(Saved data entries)
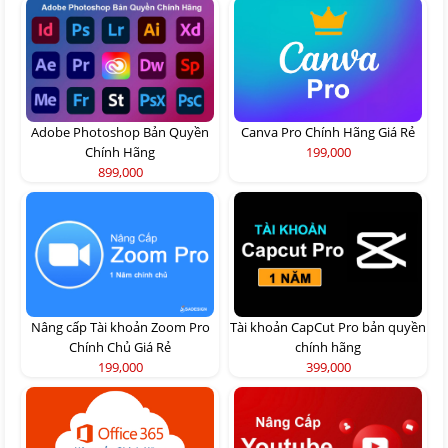
Adobe Photoshop Bản Quyền
Canva Pro Chính Hãng Giá Rẻ
Chính Hãng
199,000
899,000
Nâng cấp Tài khoản Zoom Pro
Tài khoản CapCut Pro bản quyền
Chính Chủ Giá Rẻ
chính hãng
199,000
399,000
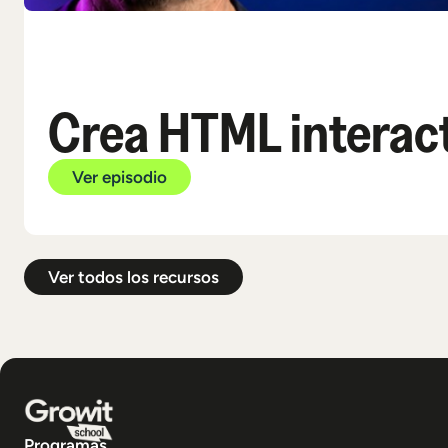
Crea HTML interact
Ver episodio
Ver todos los recursos
Programas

WRITTEN TASK
Every entry should be written out word for word, except for its pictures.

RESPONSE TO THE TASK
Adobe Photoshop Bản Quyền
Canva Pro Chính Hãng Giá Rẻ
Chính Hãng
199,000
899,000
Nâng cấp Tài khoản Zoom Pro
Tài khoản CapCut Pro bản quyền
Chính Chủ Giá Rẻ
chính hãng
199,000
399,000
Crea HTML interact
Ver episodio
Ver todos los recursos
Programas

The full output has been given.